Task goal
Give the part of the Finmeccanica news report starting at "The state-controlled group" and ending at "on the block.", renaming "discontinuity" as "break".

UPDATE 1-Train unit problems mean Finmeccanica won't reach core earnings goal
* Sees 2013 EBITA 5-10 pct below target
* "Discontinuity" needed with AnsaldoBreda unit
* Cuts free operating cash flow target (Recasts lead, adds detail)
MILAN, Nov 7 (Reuters) - Italian air defense group Finmeccanica will miss its core earnings target for the year because of continued problems at its train-making unit AnsaldoBreda.
The state-controlled group said in a statement it expected earnings before interest, tax and amortisation (EBITA) to be some 5-10 percent below a 1 billion euro ($1.3 billion) target set previously and adjusted for the recent sale of its Ansaldo Energia unit.
Chief Executive Alessandro Pansa recently told trade unions the group was in talks with foreign manufacturing companies to sell loss-making AnsaldoBreda as part of an asset disposal plan to strengthen its balance sheet.
The company gave another signal of its intentions on Thursday, saying it was necessary "to introduce a strategic and operational discontinuity within AnsaldoBreda".
Finmeccanica, Italy's second largest employer, has struggled to carry out planned sales due to political opposition to foreign takeovers at a time when the economic crisis has forced many Italian entrepreneurs to put their businesses on the block.
Finmeccanica is 30 percent owned by the Italian state and needs government backing for sensitive strategic issues such as disposals. Delays in its asset disposal plans have prompted ratings agencies to downgrade Finmeccanica to junk.
The company said it expected negative free operating cash flow for the year to the tune of 350 million-450 million, from previous cash positive guidance of 100 million euros, due to AnsaldoBreda.
The core aerospace and defence businesses remained cash positive, Finmeccanica said, adding it expected to post a net profit for the year due to the sale of Ansaldo Energia. Finmeccanica agreed in October to sell the gas plant subsidiary to the state-backed FSI fund.

Listed entries
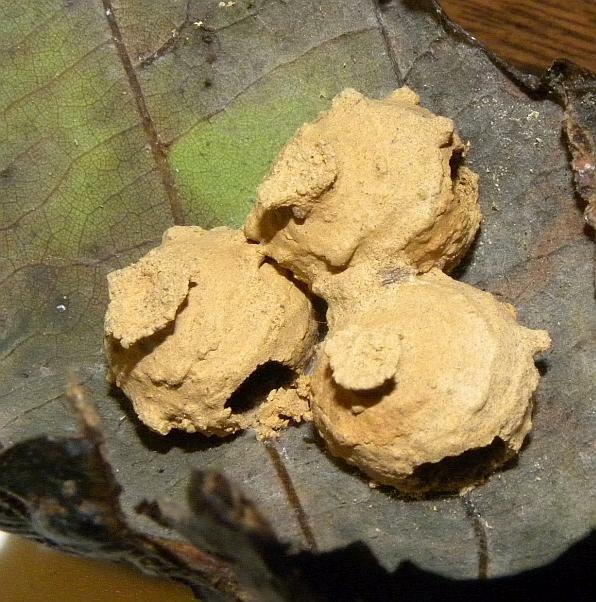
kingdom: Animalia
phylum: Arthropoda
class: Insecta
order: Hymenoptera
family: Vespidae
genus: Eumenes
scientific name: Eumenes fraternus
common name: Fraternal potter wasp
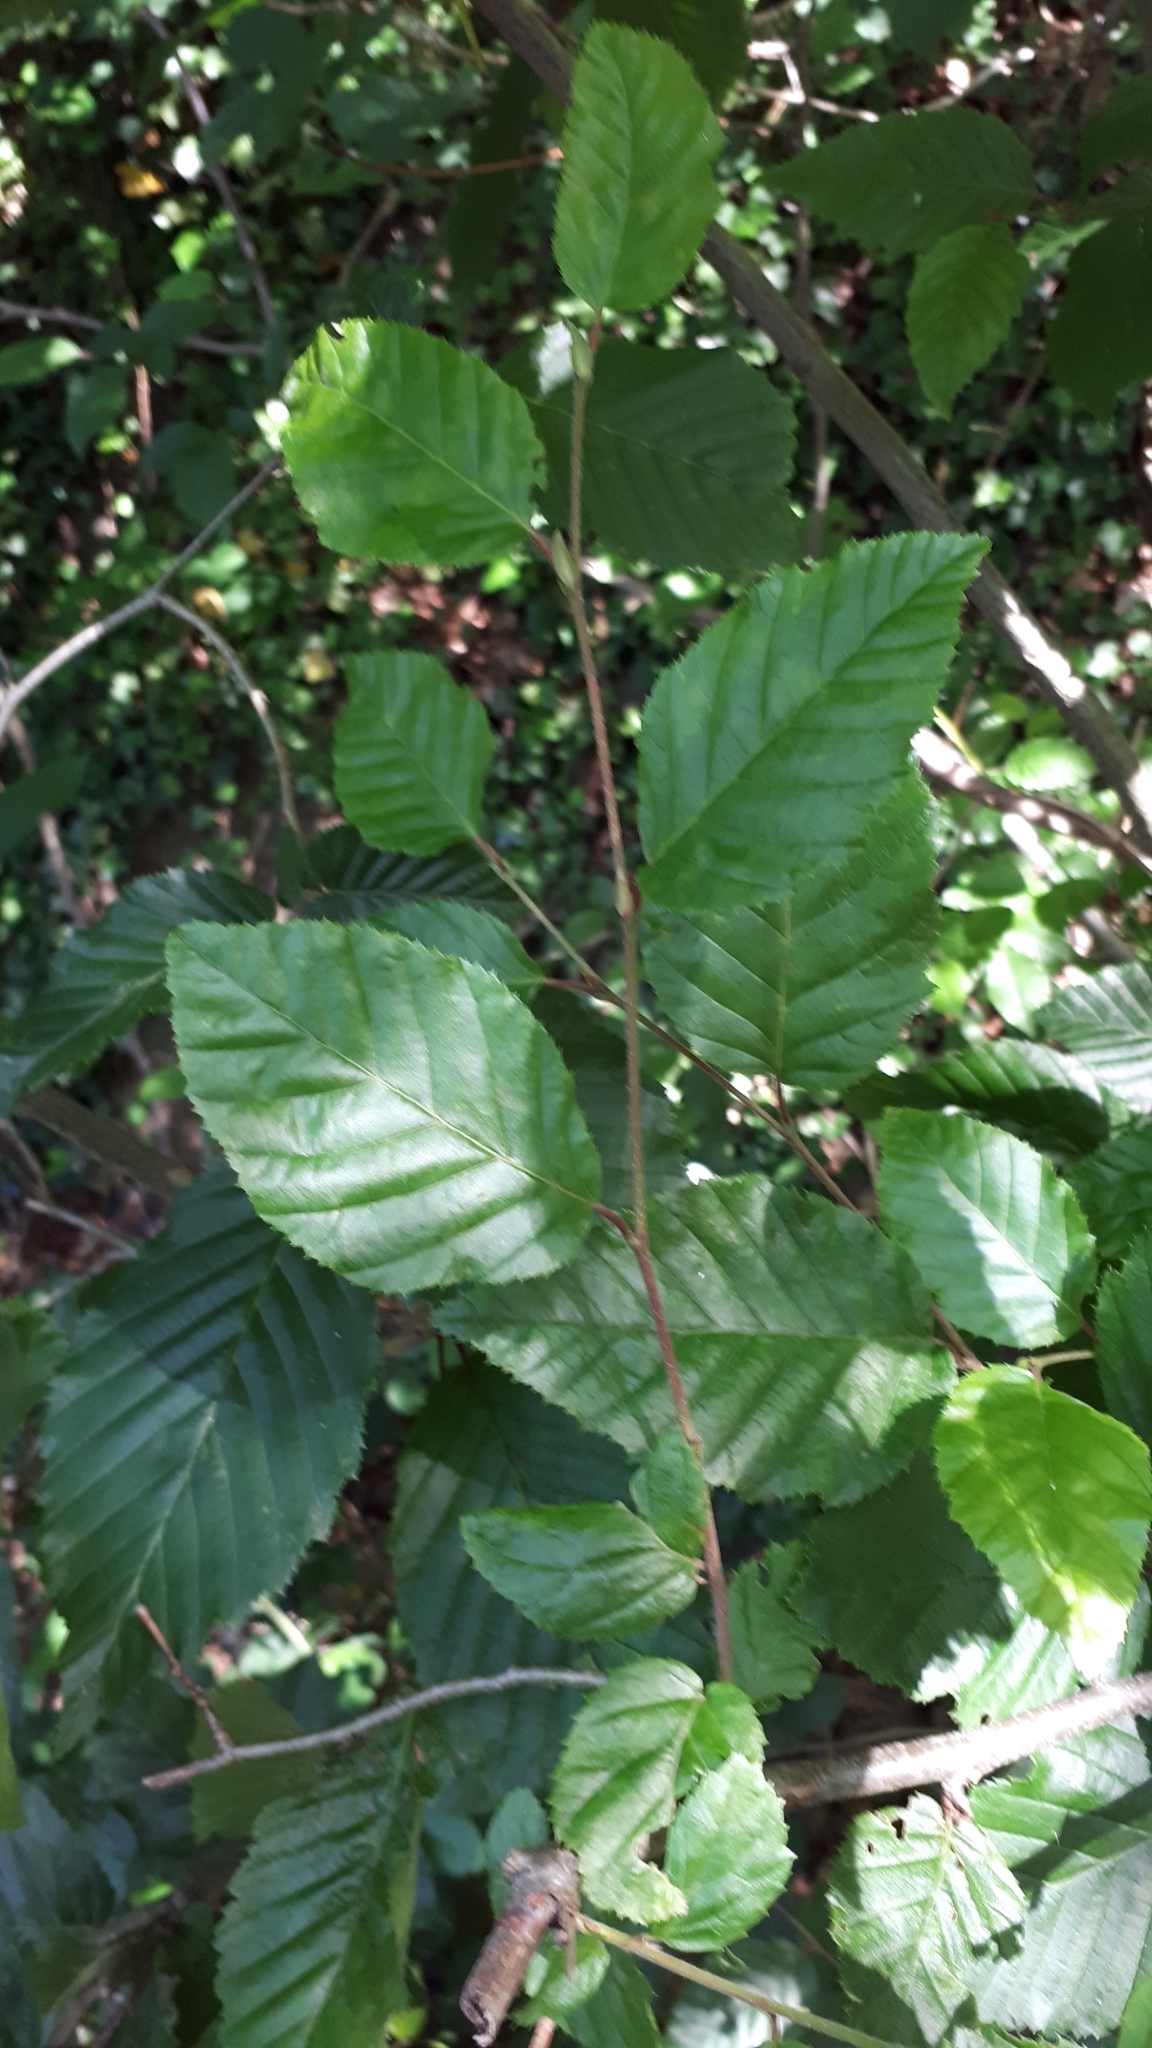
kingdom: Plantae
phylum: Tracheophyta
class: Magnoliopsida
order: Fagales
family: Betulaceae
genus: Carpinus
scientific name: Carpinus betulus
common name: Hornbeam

...

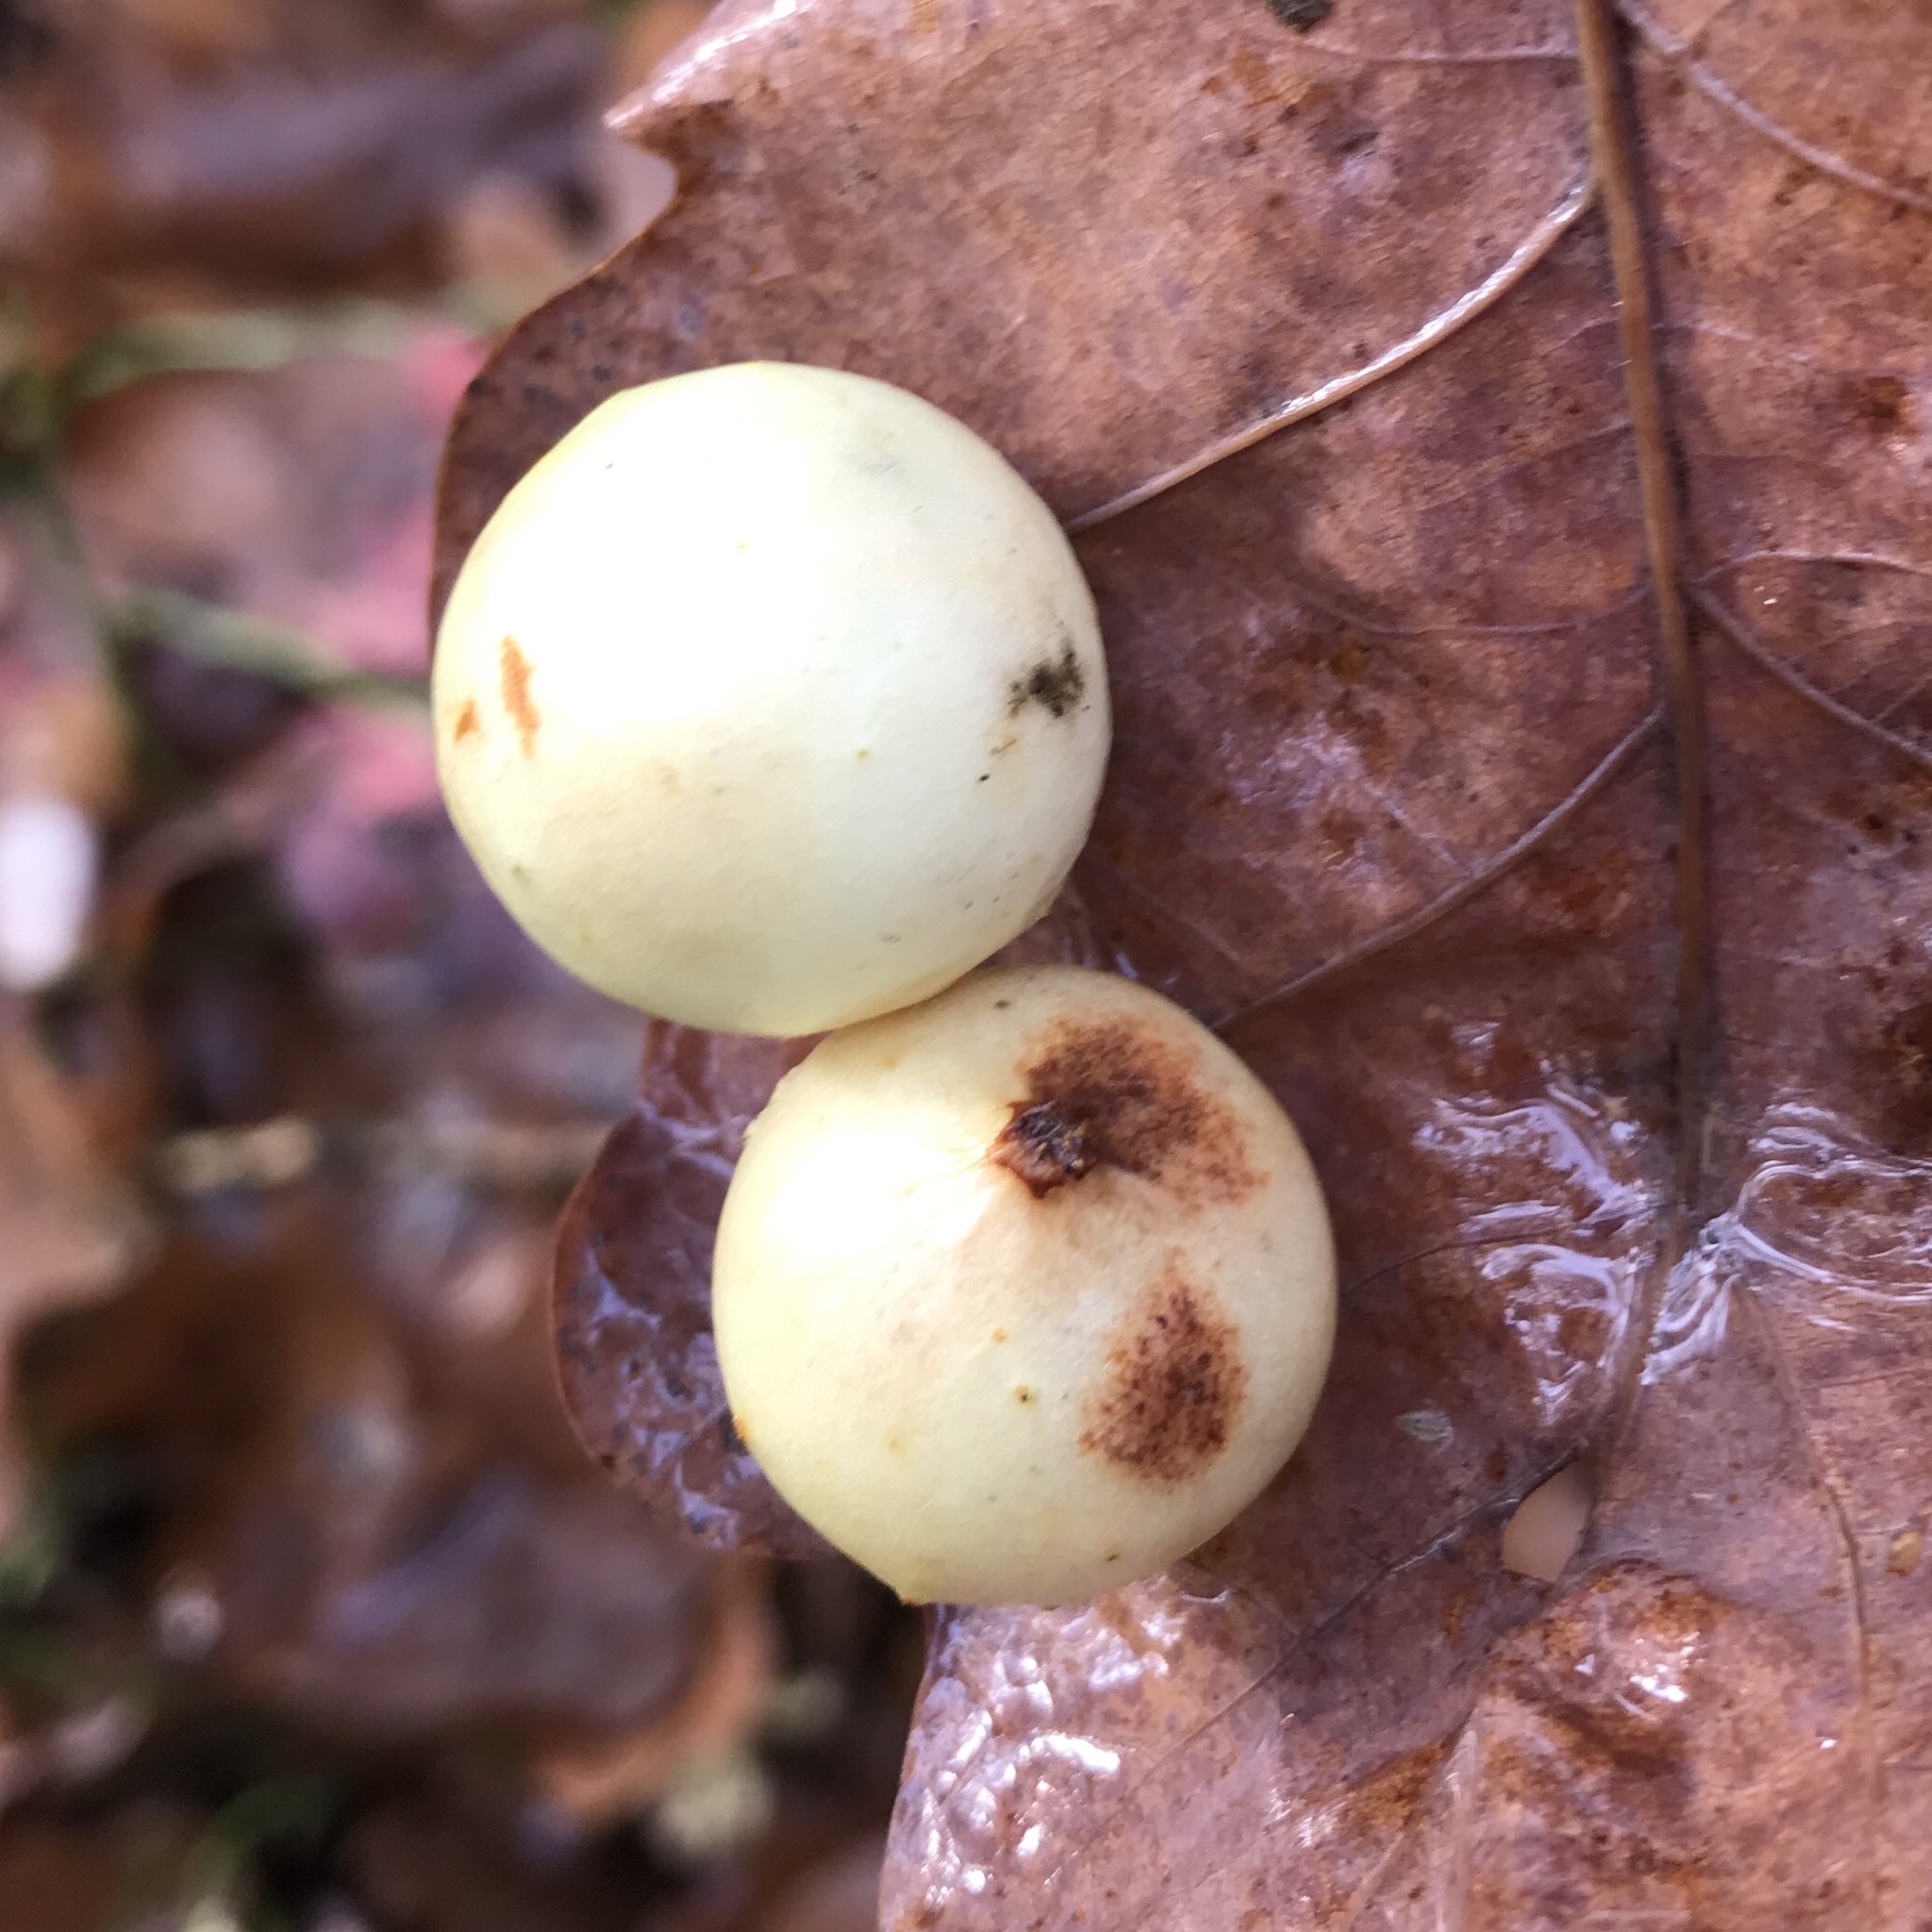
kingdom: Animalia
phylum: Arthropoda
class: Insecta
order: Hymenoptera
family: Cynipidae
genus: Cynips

Exercise result
The state-controlled group said in a statement it expected earnings before interest, tax and amortisation (EBITA) to be some 5-10 percent below a 1 billion euro ($1.3 billion) target set previously and adjusted for the recent sale of its Ansaldo Energia unit.
Chief Executive Alessandro Pansa recently told trade unions the group was in talks with foreign manufacturing companies to sell loss-making AnsaldoBreda as part of an asset disposal plan to strengthen its balance sheet.
The company gave another signal of its intentions on Thursday, saying it was necessary "to introduce a strategic and operational break within AnsaldoBreda".
Finmeccanica, Italy's second largest employer, has struggled to carry out planned sales due to political opposition to foreign takeovers at a time when the economic crisis has forced many Italian entrepreneurs to put their businesses on the block.